Requirement:
Copy out, word for word, the stretch from the start of the items through the line that contains "Nuestras entrevistas", with both ends included.

↓

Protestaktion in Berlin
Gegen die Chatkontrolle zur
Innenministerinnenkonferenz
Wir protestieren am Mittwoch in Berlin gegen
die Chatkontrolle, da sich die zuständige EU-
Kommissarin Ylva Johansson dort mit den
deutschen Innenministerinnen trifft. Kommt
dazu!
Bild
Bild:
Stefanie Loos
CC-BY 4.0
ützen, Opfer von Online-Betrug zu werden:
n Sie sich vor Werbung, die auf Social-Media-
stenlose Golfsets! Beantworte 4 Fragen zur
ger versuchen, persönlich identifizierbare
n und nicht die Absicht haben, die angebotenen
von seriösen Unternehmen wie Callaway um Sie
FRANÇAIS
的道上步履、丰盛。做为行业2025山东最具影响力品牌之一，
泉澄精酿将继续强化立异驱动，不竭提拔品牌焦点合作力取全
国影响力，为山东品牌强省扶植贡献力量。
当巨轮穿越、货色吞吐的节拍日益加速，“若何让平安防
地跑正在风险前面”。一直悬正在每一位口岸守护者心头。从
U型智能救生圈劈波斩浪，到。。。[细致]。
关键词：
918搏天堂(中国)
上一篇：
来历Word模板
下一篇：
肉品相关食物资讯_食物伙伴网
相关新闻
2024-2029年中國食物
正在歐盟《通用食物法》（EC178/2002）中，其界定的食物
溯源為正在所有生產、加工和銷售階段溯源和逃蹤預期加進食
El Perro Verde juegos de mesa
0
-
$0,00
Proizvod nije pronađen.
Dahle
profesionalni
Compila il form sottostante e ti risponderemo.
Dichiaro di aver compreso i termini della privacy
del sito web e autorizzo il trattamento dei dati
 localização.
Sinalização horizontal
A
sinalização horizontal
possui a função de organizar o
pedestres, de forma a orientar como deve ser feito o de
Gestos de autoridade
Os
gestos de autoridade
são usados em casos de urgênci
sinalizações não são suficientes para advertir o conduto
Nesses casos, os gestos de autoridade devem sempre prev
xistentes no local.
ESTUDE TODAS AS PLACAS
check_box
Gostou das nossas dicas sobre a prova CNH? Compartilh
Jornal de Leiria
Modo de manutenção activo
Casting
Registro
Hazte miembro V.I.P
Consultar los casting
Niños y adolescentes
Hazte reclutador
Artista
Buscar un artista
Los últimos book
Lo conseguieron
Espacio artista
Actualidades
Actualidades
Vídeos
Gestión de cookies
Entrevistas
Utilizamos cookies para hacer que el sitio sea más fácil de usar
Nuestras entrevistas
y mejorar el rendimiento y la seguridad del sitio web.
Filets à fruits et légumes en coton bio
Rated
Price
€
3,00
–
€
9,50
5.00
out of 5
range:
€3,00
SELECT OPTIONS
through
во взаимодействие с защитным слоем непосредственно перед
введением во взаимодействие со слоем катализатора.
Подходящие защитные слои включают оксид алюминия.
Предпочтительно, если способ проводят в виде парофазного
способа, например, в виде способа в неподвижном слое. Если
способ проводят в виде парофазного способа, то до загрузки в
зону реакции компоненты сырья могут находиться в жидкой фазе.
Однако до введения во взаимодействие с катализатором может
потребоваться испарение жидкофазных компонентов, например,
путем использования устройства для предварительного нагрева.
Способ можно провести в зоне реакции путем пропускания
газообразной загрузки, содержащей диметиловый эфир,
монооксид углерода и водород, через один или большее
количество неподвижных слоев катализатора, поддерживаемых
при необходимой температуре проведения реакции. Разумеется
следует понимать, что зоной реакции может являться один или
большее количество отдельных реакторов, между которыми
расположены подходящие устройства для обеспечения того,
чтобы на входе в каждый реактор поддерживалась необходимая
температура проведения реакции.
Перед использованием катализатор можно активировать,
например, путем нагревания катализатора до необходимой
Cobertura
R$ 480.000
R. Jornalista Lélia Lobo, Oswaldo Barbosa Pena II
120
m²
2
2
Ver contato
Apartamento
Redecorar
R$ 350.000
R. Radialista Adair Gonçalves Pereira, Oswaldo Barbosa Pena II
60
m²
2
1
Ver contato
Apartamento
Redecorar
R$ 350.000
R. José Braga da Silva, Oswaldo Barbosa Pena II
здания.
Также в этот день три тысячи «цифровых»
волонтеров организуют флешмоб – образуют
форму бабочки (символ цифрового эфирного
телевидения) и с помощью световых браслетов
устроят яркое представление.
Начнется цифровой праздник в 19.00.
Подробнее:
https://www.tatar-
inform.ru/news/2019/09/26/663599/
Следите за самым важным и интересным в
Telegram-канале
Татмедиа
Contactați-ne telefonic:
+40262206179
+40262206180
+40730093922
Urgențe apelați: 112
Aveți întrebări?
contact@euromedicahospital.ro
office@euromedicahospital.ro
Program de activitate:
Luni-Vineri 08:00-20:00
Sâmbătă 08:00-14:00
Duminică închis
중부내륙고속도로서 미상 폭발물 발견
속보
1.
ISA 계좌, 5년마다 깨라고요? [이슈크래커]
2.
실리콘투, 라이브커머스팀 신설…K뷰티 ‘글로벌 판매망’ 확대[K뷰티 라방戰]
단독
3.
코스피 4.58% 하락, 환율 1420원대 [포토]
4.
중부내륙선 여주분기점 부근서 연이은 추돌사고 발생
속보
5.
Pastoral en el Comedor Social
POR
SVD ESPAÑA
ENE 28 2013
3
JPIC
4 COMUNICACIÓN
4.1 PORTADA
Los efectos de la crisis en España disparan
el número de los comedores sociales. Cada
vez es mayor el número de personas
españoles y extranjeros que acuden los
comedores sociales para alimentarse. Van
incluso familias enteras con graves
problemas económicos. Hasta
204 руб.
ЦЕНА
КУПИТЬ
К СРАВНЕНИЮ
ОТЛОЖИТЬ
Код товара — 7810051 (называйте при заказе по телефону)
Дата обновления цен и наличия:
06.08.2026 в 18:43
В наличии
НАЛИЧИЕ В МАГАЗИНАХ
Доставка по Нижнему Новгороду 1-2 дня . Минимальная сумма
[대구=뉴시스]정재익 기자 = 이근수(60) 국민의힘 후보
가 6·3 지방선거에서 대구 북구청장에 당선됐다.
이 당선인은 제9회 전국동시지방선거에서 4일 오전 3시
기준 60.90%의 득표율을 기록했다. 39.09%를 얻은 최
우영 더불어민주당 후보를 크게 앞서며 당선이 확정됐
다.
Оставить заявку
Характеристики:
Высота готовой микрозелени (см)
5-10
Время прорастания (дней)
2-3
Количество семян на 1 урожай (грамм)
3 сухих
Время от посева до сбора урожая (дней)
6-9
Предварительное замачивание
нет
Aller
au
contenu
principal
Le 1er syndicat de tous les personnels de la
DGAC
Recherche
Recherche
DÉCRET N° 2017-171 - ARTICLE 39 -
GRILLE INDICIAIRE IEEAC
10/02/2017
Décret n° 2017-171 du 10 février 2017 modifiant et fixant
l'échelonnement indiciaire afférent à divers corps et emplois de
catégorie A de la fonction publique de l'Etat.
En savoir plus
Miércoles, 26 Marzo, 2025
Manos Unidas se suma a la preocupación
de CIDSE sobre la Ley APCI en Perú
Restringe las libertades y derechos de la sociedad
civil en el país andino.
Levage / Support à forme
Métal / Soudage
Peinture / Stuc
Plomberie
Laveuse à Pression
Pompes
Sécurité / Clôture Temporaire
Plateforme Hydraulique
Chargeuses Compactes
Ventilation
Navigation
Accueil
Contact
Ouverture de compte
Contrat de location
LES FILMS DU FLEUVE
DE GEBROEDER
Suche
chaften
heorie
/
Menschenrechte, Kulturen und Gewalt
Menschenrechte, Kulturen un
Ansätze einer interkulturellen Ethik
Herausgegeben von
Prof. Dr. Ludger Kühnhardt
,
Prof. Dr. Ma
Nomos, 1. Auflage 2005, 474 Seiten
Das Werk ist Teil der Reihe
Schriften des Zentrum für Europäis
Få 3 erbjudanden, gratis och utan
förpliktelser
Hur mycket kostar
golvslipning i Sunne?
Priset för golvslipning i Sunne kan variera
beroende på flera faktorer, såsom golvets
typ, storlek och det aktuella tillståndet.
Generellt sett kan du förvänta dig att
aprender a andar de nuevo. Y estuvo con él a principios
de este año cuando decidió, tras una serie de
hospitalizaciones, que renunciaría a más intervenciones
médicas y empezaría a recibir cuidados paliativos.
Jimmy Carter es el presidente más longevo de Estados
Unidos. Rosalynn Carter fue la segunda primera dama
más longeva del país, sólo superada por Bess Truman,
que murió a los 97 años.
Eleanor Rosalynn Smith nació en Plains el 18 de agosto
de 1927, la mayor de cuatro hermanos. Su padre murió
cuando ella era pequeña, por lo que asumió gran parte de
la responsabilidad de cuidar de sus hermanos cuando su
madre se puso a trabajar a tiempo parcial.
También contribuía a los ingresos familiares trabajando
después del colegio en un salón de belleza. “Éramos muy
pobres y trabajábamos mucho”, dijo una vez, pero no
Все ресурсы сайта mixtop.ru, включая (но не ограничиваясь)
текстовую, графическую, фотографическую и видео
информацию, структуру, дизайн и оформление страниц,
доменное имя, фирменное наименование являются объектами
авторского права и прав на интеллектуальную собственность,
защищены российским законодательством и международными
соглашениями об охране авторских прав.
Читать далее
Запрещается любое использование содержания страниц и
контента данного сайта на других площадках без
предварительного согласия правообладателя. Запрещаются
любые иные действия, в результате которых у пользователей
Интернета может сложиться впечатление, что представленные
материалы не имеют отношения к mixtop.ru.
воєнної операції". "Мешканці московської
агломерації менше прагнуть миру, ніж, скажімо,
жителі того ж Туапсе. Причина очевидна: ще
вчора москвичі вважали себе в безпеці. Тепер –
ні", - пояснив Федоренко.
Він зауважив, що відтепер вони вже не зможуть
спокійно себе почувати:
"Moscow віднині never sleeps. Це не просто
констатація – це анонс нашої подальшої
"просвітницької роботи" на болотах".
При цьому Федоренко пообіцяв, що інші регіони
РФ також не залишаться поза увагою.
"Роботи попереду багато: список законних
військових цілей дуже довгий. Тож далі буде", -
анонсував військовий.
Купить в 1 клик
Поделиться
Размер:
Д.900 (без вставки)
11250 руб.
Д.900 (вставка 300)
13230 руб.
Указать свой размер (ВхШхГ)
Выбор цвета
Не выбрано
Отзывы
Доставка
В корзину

↑

Reply:
Protestaktion in Berlin
Gegen die Chatkontrolle zur
Innenministerinnenkonferenz
Wir protestieren am Mittwoch in Berlin gegen
die Chatkontrolle, da sich die zuständige EU-
Kommissarin Ylva Johansson dort mit den
deutschen Innenministerinnen trifft. Kommt
dazu!
Bild
Bild:
Stefanie Loos
CC-BY 4.0
ützen, Opfer von Online-Betrug zu werden:
n Sie sich vor Werbung, die auf Social-Media-
stenlose Golfsets! Beantworte 4 Fragen zur
ger versuchen, persönlich identifizierbare
n und nicht die Absicht haben, die angebotenen
von seriösen Unternehmen wie Callaway um Sie
FRANÇAIS
的道上步履、丰盛。做为行业2025山东最具影响力品牌之一，
泉澄精酿将继续强化立异驱动，不竭提拔品牌焦点合作力取全
国影响力，为山东品牌强省扶植贡献力量。
当巨轮穿越、货色吞吐的节拍日益加速，“若何让平安防
地跑正在风险前面”。一直悬正在每一位口岸守护者心头。从
U型智能救生圈劈波斩浪，到。。。[细致]。
关键词：
918搏天堂(中国)
上一篇：
来历Word模板
下一篇：
肉品相关食物资讯_食物伙伴网
相关新闻
2024-2029年中國食物
正在歐盟《通用食物法》（EC178/2002）中，其界定的食物
溯源為正在所有生產、加工和銷售階段溯源和逃蹤預期加進食
El Perro Verde juegos de mesa
0
-
$0,00
Proizvod nije pronađen.
Dahle
profesionalni
Compila il form sottostante e ti risponderemo.
Dichiaro di aver compreso i termini della privacy
del sito web e autorizzo il trattamento dei dati
 localização.
Sinalização horizontal
A
sinalização horizontal
possui a função de organizar o
pedestres, de forma a orientar como deve ser feito o de
Gestos de autoridade
Os
gestos de autoridade
são usados em casos de urgênci
sinalizações não são suficientes para advertir o conduto
Nesses casos, os gestos de autoridade devem sempre prev
xistentes no local.
ESTUDE TODAS AS PLACAS
check_box
Gostou das nossas dicas sobre a prova CNH? Compartilh
Jornal de Leiria
Modo de manutenção activo
Casting
Registro
Hazte miembro V.I.P
Consultar los casting
Niños y adolescentes
Hazte reclutador
Artista
Buscar un artista
Los últimos book
Lo conseguieron
Espacio artista
Actualidades
Actualidades
Vídeos
Gestión de cookies
Entrevistas
Utilizamos cookies para hacer que el sitio sea más fácil de usar
Nuestras entrevistas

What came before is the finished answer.